The singer was born in Sledge, Mississippi, to parents who struggled to make ends meet as poor sharecroppers. Pride took to music early but was also a talented baseball player. He played in the Negro Leagues for the Memphis Red Sox as a pitcher, stepping away from the sport to serve in the Army before returning again to the Red Sox.
Pride was honored with a lifetime achievement award at last month's CMAs. He also took to the stage to sing "Kiss An Angel Good Mornin'" -- the song he released in 1971 that would become his biggest hit. The performance would be his last.
Following Pride's death, comments questioning the safety attached to his appearance at the indoor CMA Awards, held at at the Music City Center in Nashville, Tennessee, flooded social media. Singer Maren Morris shared in a since-deleted tweet, "I don’t want to jump to conclusions because no family statement has been made, but if this was a result of the CMAs being indoors, we should all be outraged. Rest in power, Charley."
The CMAs and a representative for Pride responded to the speculation on COVID-19 concerns in a joint statement:
"Everyone affiliated with the CMA Awards followed strict testing protocols outlined by the city health department and unions," the statement read. "Charley was tested prior to traveling to Nashville. He was tested upon landing in Nashville, and again on show day, with all tests coming back negative. After returning to Texas following the CMA Awards, Charley again tested negative multiple times."
"All of us in the Country Music community are heartbroken by Charley’s passing," the statement continued. "Out of respect for his family during their grieving period, we will not be commenting on this further."
"Charley Pride is the epitome of a trailblazer," Sarah Trahern, CMA's CEO, said in a statement prior to his lifetime achievement award. "Few other artists have grown country music's rich heritage and led to the advancement of country music around the world like Charley.

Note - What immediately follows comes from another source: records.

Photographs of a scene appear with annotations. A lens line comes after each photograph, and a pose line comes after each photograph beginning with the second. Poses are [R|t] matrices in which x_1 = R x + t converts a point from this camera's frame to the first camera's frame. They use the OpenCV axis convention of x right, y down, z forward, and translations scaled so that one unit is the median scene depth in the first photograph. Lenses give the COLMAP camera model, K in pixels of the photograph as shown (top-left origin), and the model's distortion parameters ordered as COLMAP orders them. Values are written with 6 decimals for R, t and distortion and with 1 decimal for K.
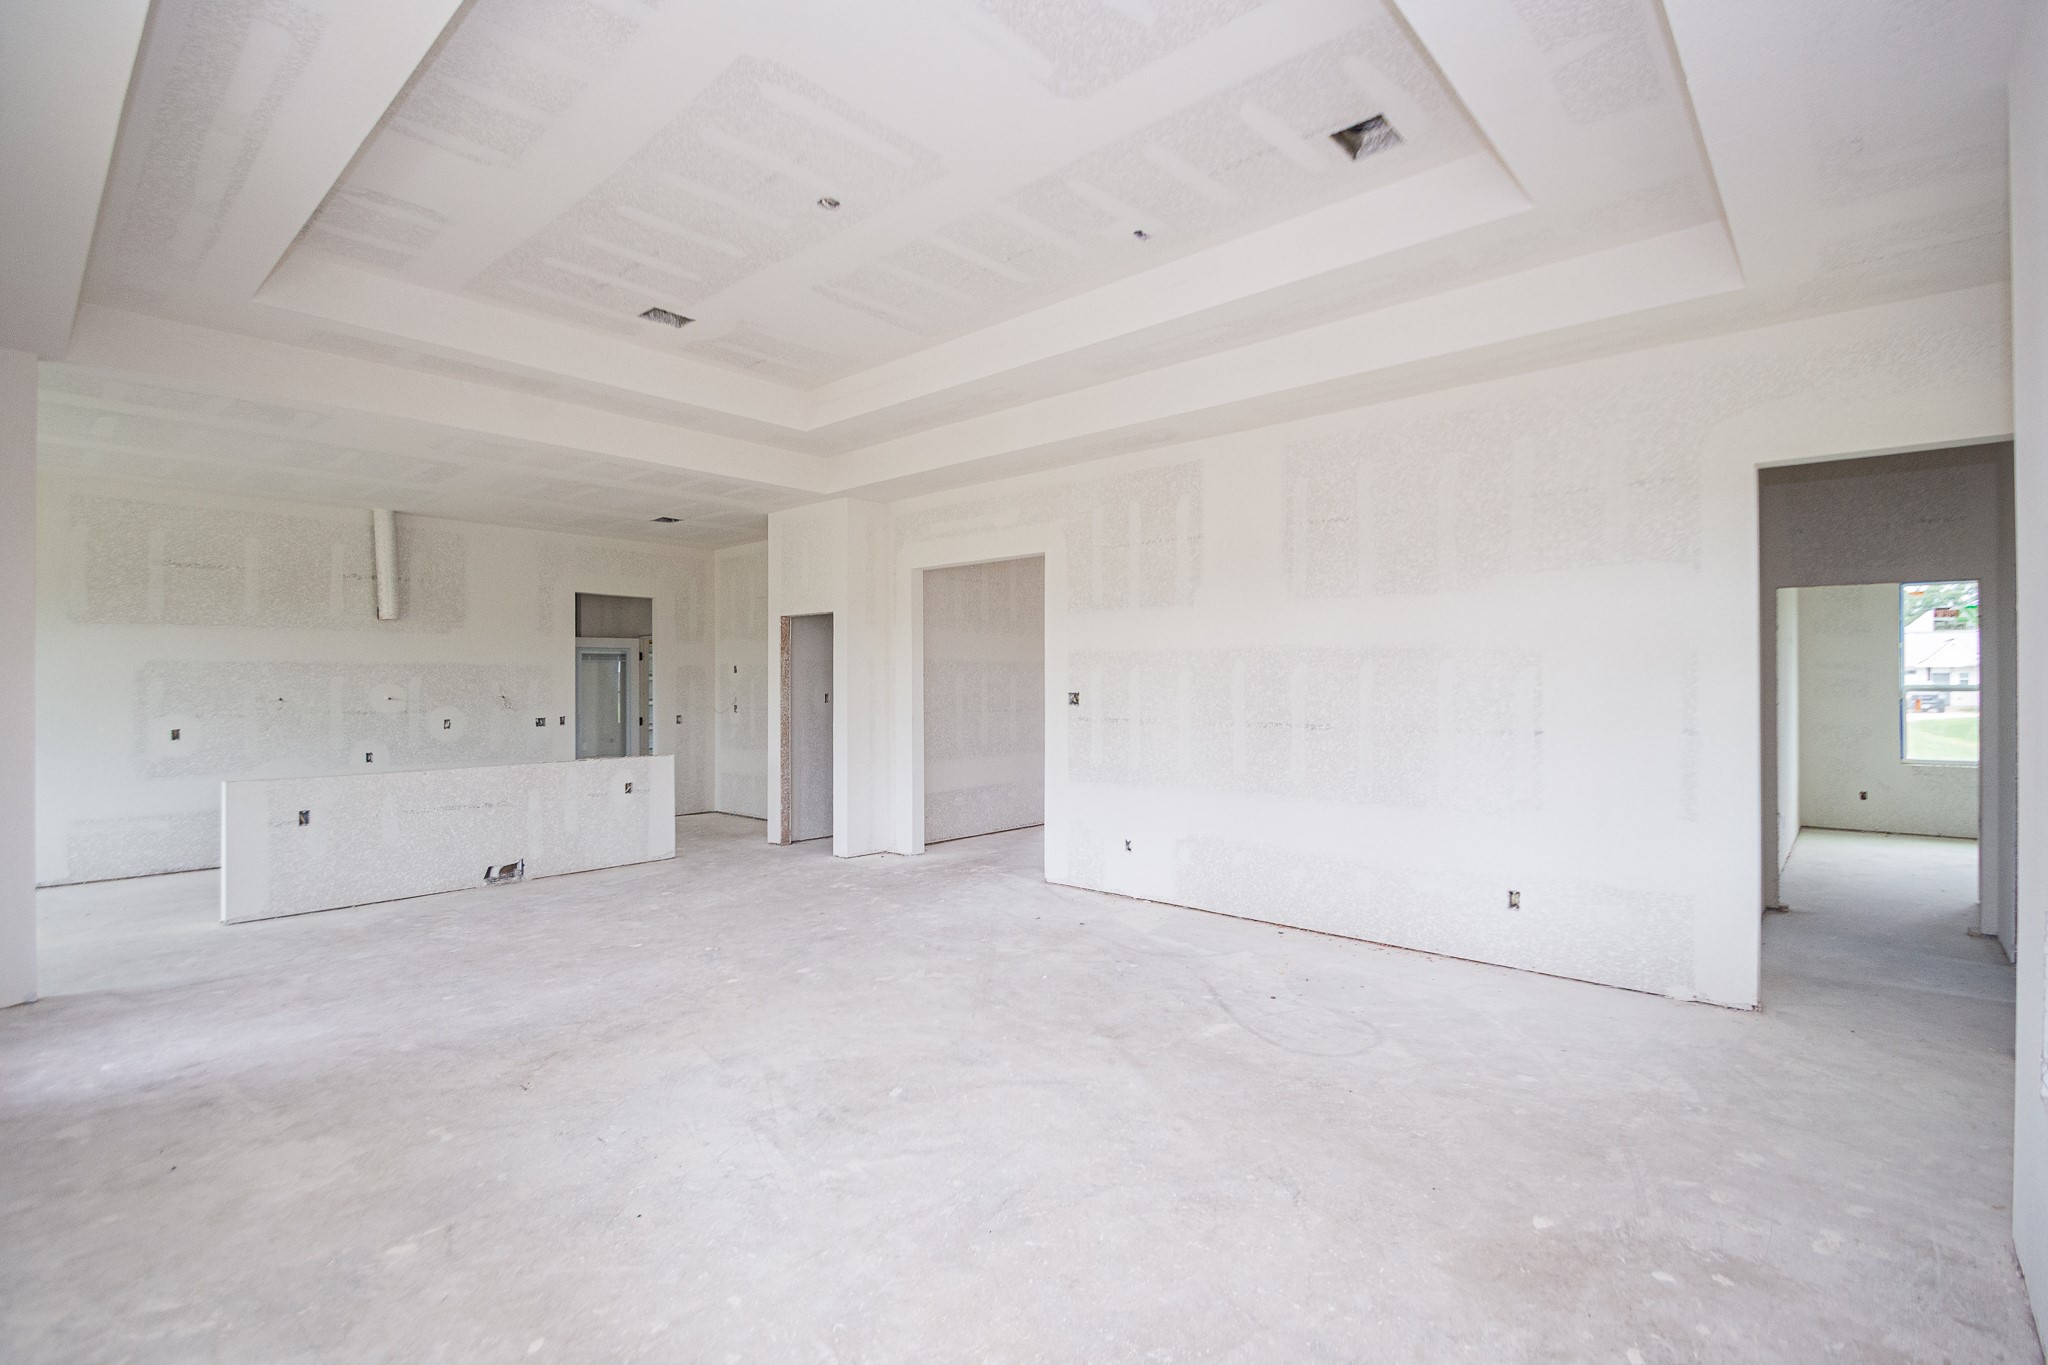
lens RADIAL K [[933.5, 0, 1034.4], [0, 933.5, 684.4], [0, 0, 1]] dist [-0.002822, -0.000824]
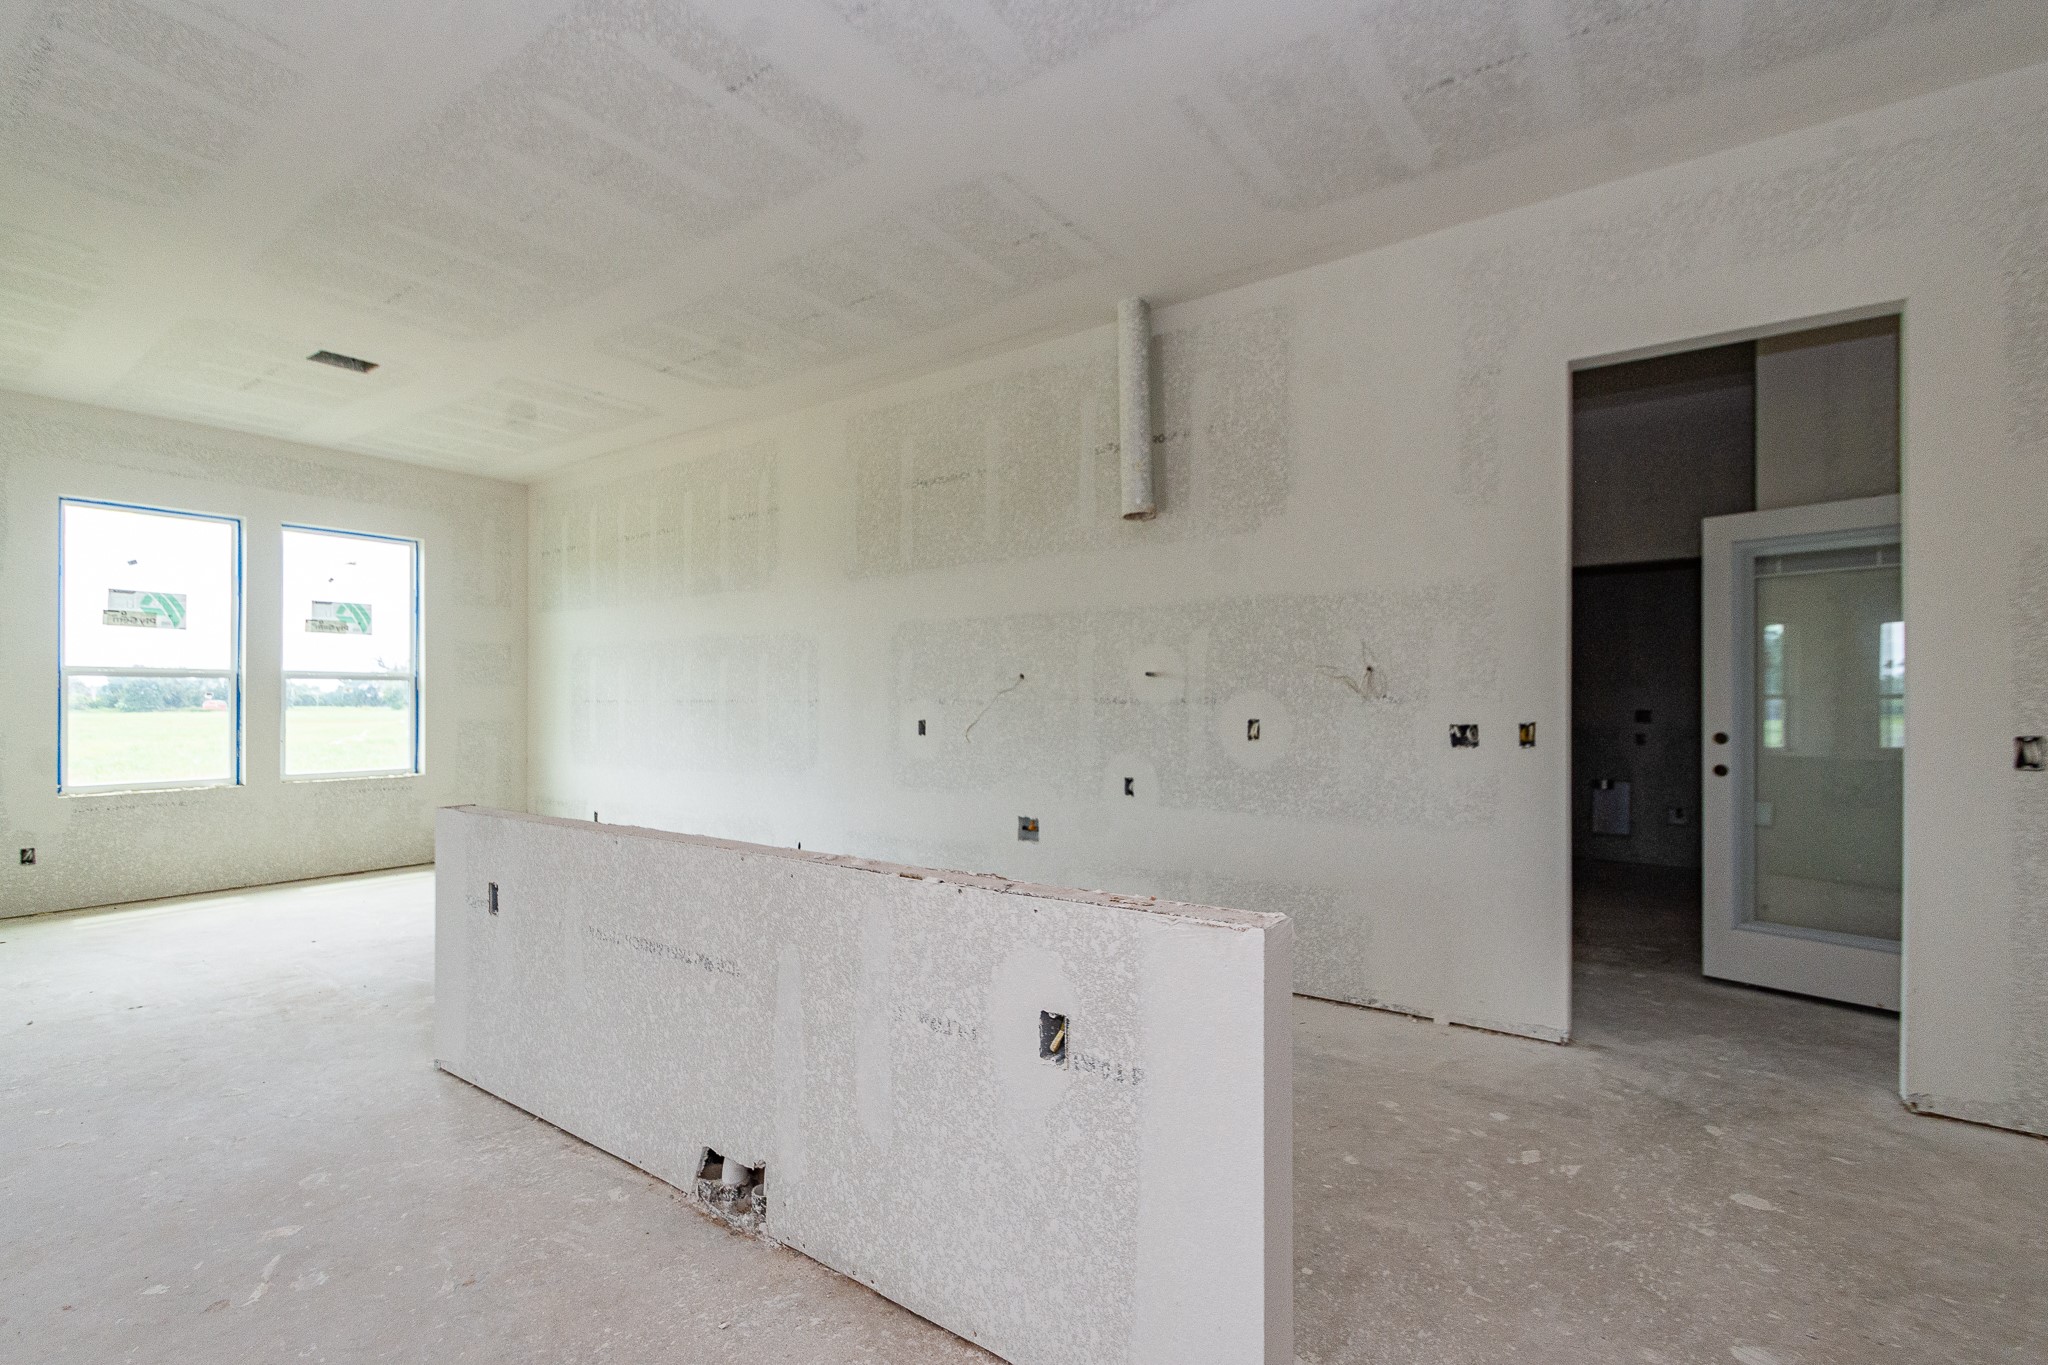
lens RADIAL K [[928.0, 0, 1015.1], [0, 928.0, 692.2], [0, 0, 1]] dist [0.003441, 0.000273]
pose [[0.094011, -0.006686, -0.995549, -0.304333], [0.001584, 0.999977, -0.006567, 0.043732], [0.995570, -0.000959, 0.094020, 1.359250]]
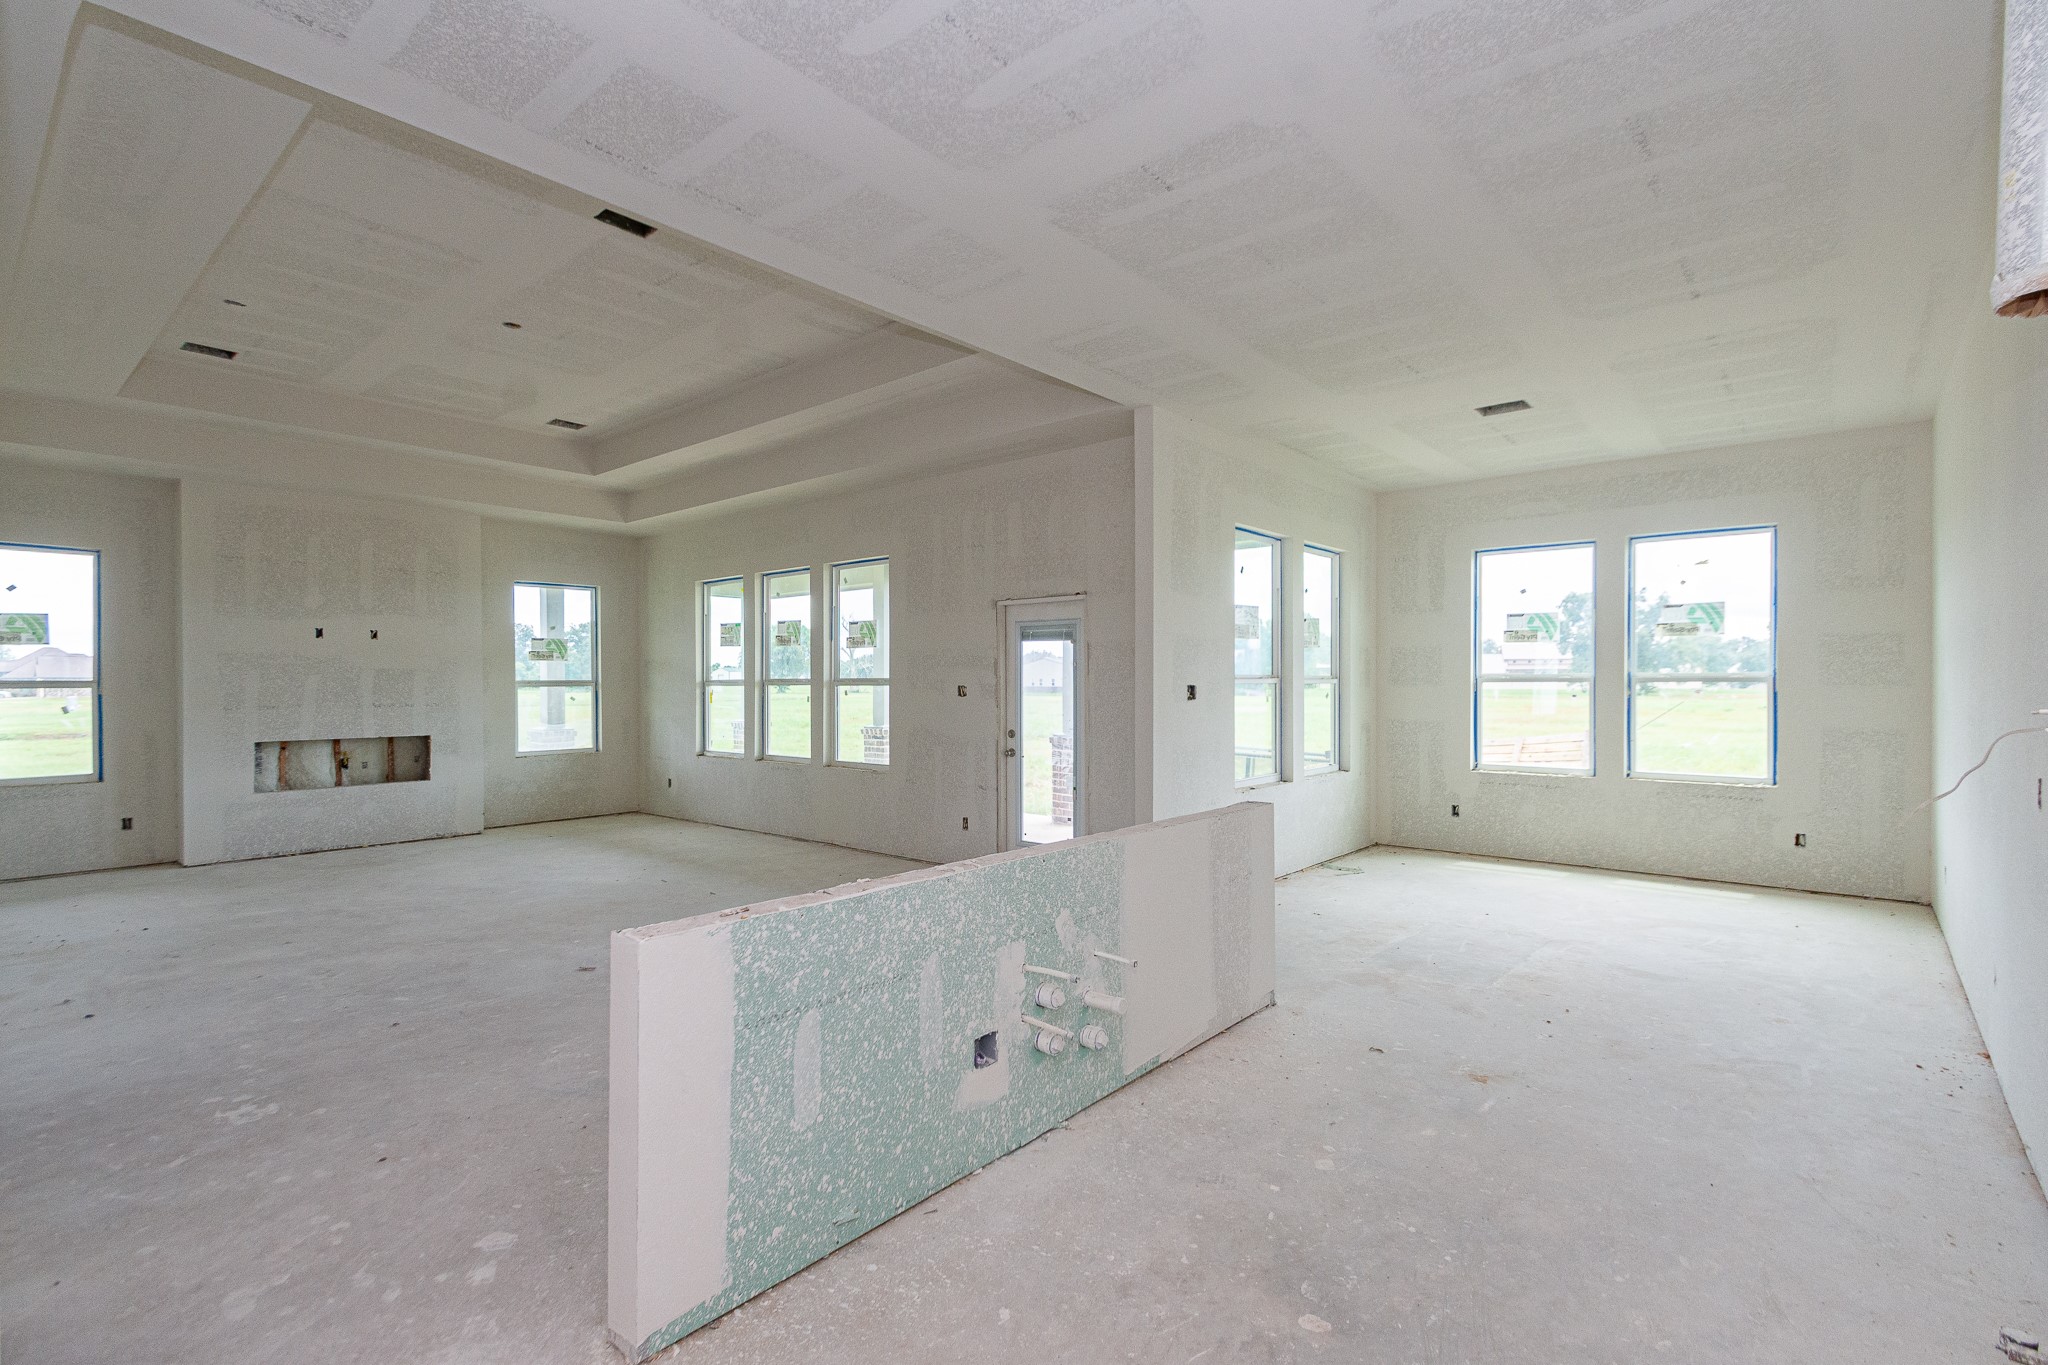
lens RADIAL K [[952.6, 0, 1024.0], [0, 952.6, 682.5], [0, 0, 1]] dist [0.014819, -0.006516]
pose [[-0.999876, 0.007299, -0.013947, -0.718346], [0.007297, 0.999973, 0.000250, 0.012559], [0.013949, 0.000148, -0.999903, 1.830167]]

His distinctive voice has created a timeless legacy that continues to echo through the country community today. We could not be more excited to honor Charley with one of CMA's highest accolades."
Pride was signed to RCA in 1965 -- the same label as Elvis Presley. He became the label's top-selling country music artist, according to his representatives.
His first album, "Country," released in 1966, went gold, according to the Recording Industry Association of America. The prolific artist would release 41 studio country albums as well as two gospel albums and a Christmas album -- eight of which would be as certified gold.
He also had 29 singles reach No. 1 on the U.S country singles chart, including "All I Have to Offer You (Is Me)" -- his first No. 1 single in 1969 -- and "(I'm So) Afraid of Losing You Again," "I'm Just Me," "Is Anybody Goin' to San Antone" and "Mississippi Cotton Picking Delta Town." "Kiss An Angel Good Mornin'" would be his biggest mainstream hit, rising to No. 21 on the Billboard Top 100 chart.
He had No. 1 country singles in the 1960s, '70s and '80s.
He won three Grammy Awards, as well as a lifetime achievement award in 2017. He was inducted into the Country Music Hall of Fame in 2000.
Pride is survived by his wife, Rozene, whom he married in 1956, and three children, five grandchildren and two great-grandchildren.
Several country music superstars remembered Pride following his death.
"Charley Pride will always be a legend in Country music," Reba McEntire wrote on Twitter. "He will truly be missed but will always be remembered for his great music, wonderful personality and his big heart."
"So saddened to hear about the passing of Charley Pride. Prayers for his wife Rozene and his family," Martina McBride wrote.
ABC News' Andrea Dresdale contributed to this report.